:: LISTED RECORDS

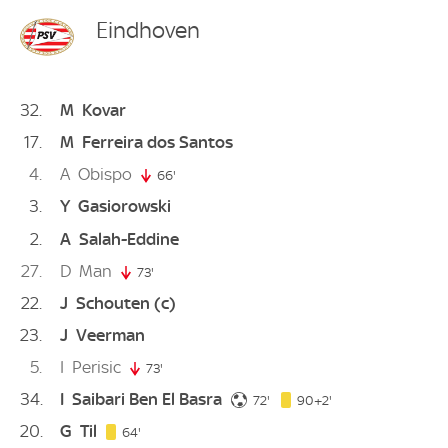
Eindhoven
32
M
Kovar
17
M
Ferreira dos Santos
4
A
Obispo
66'
66. minute
3
Y
Gasiorowski
2
A
Salah-Eddine
27
D
Man
73'
73. minute
22
J
Schouten
(c)
23
J
Veerman
5
I
Perisic
73'
73. minute
34
I
Saibari Ben El Basra
72. minute
92. minute
72'
90+2'
20
G
Til
64. minute
64'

::::

BRIEF:
Repeat the listing word for word, and skip every picture it contains.

RESPONSE AREA:
Eindhoven
32
M
Kovar
17
M
Ferreira dos Santos
4
A
Obispo
66'
66. minute
3
Y
Gasiorowski
2
A
Salah-Eddine
27
D
Man
73'
73. minute
22
J
Schouten
(c)
23
J
Veerman
5
I
Perisic
73'
73. minute
34
I
Saibari Ben El Basra
72. minute
92. minute
72'
90+2'
20
G
Til
64. minute
64'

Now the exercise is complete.